If you were one of the individuals who asked, or thought, such questions, consider the following: How many of you would have the courage, as a lowly junior person, to confront such a powerful figure in such a powerful organization? Remember that Mr. Sandusky was Mr. Paterno’s right hand man, thought by many to be his successor.
Accordingly, in assessing the situation, what would you have been willing to risk to right the wrong which you have seen? Would you imperil your position, your career or your life? Would you risk the wrath of legions of avid Penn State football fans should you pursue a course of action which would cast negative aspersions on the “deities” of that program? Would you be able to survive the aspersions, the personal attacks and the excommunication which would inevitably occur? How many of you would have answered truthfully had you been Peter?
The answer is probably not many. For years, junior individuals have been silent with respect to the peccadilloes of their superiors. Although this has changed somewhat over the last few years, it may be stated with relative certainty that senior individuals may still conduct themselves in a manner which would not be tolerated were they not in their authoritative power positions. Such abuses may be financial, psychological or physical, i.e. “Rank has its privileges.”

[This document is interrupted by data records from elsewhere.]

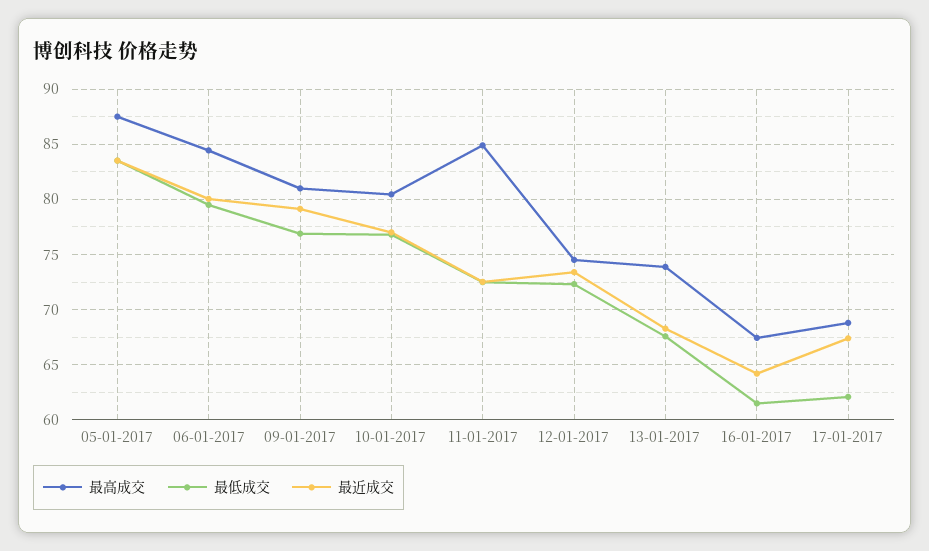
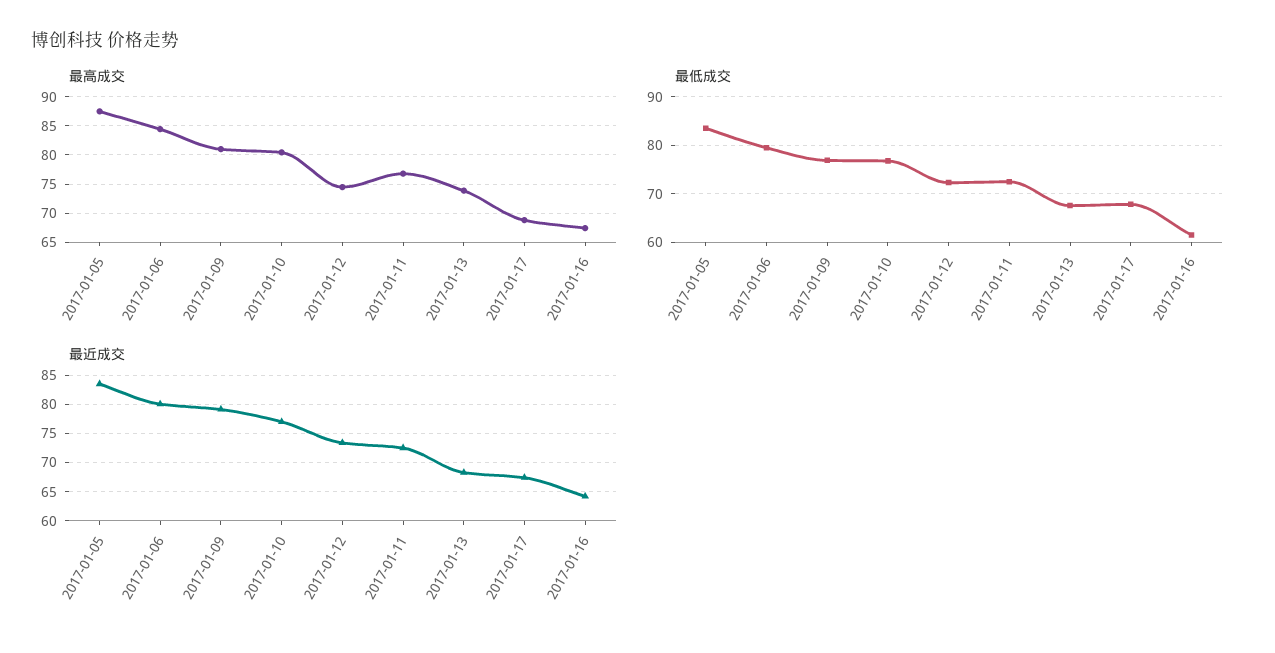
  {
    "最高成交": {
      "05-01-2017": 88,
      "06-01-2017": 84,
      "09-01-2017": 81,
      "10-01-2017": 80,
-     "11-01-2017": 85,
+     "11-01-2017": 77.5,
      "12-01-2017": 75,
      "13-01-2017": 74,
      "16-01-2017": 67,
      "17-01-2017": 69
    },
    "最低成交": {
      "05-01-2017": 84,
      "06-01-2017": 80,
      "09-01-2017": 77,
      "10-01-2017": 77,
      "11-01-2017": 73,
      "12-01-2017": 72,
      "13-01-2017": 68,
      "16-01-2017": 62,
-     "17-01-2017": 62
+     "17-01-2017": 68
    },
    "最近成交": {
      "05-01-2017": 84,
      "06-01-2017": 80,
      "09-01-2017": 79,
      "10-01-2017": 77,
      "11-01-2017": 73,
      "12-01-2017": 73,
      "13-01-2017": 68,
      "16-01-2017": 64,
      "17-01-2017": 67
    }
  }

Why are they not challenged? The simple answer is that human history is not kind to whistleblowers or to those who advocate ideas which threaten the status quo. In America, there is a long record of antipathy to the former who risk their financial, psychological and, at times, physical well being in their quest to answer the call which Peter could not.

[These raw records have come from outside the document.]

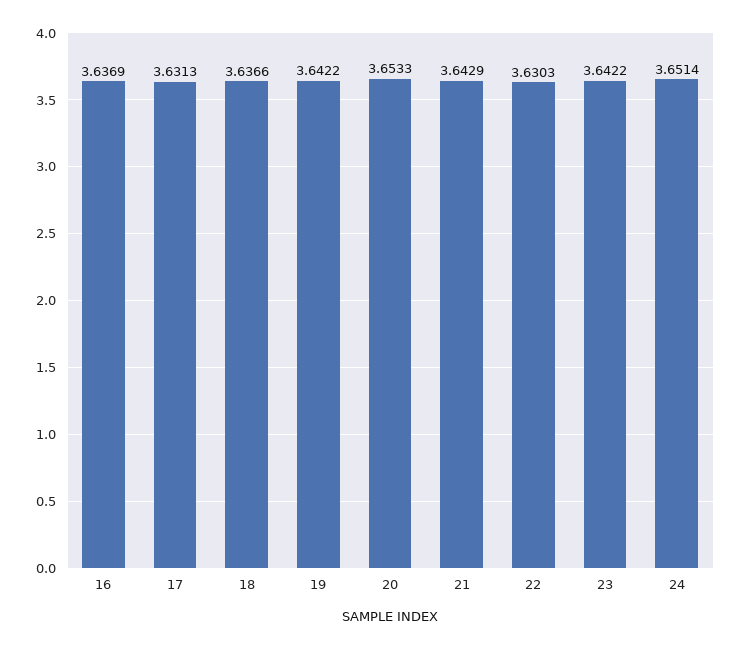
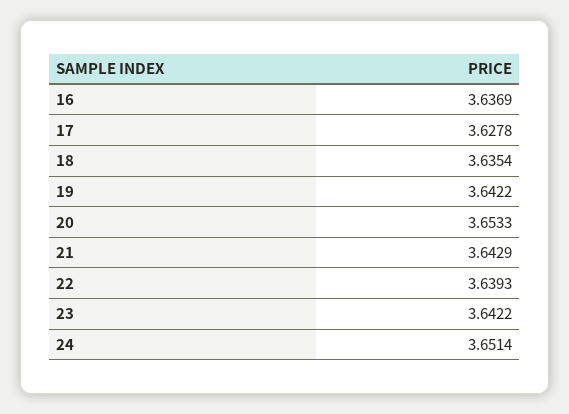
  {
    "16": 3.6369,
-   "17": 3.6313,
+   "17": 3.6278,
-   "18": 3.6366,
+   "18": 3.6354,
    "19": 3.6422,
    "20": 3.6533,
    "21": 3.6429,
-   "22": 3.6303,
+   "22": 3.6393,
    "23": 3.6422,
    "24": 3.6514
  }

One could only imagine the stress which Mr. McQueary would have endured had he filed a complaint with the police, had he notified the child’s parents, or had he taken the case to the newspapers. It is necessary to remember that Penn State (as well as Temple and other such institutions) are not now the kindly, old Alma Mater that many folks remember. Instead, they are state, national or multinational corporations which exhibit the administrative philosophy characteristic of such business entities.
One needs to remember that such corporations would not have taken kindly to Mr. McQueary’s action had he gone outside the chain of command. Consistent with their current administrative structure, it is more than likely that they would have circled the wagons and used their inherent power over a junior individual to induce him to recant his testimony. If the reader doubts this assertion, he/she need only consider the response of his/her superiors to such an action.
How does this affect us here at Temple University? Temple, as with other similar institutions, is undergoing severe financial stress with imminent changes on the horizon. As it is a corporation, planning is now underway within the administration on changes which its corporate officers feel need to be implemented considering the current economic situation.
Temple’s history does not bode well for those who seek to question the validity of its corporate administration. From the cover-up of a significant radioactive accident to the persecution of those who questioned administrative policy, Temple has a record of not tolerating dissent. Thus, those without tenure may be reluctant to critique administrative policy or to suggest alternative measures. Those with tenure may be somewhat braver but will need to endure the financial and social consequences of their actions. What would you do if you were Peter?•
The author is a Professor of Pharmacology at the Temple University School of Medicine, a past President of the Medical Faculty Senate, a former Secretary of the University Senate and has had the privilege of serving as the Chair of a National Cancer Institute Special Emphasis Panel on Cancer Prevention.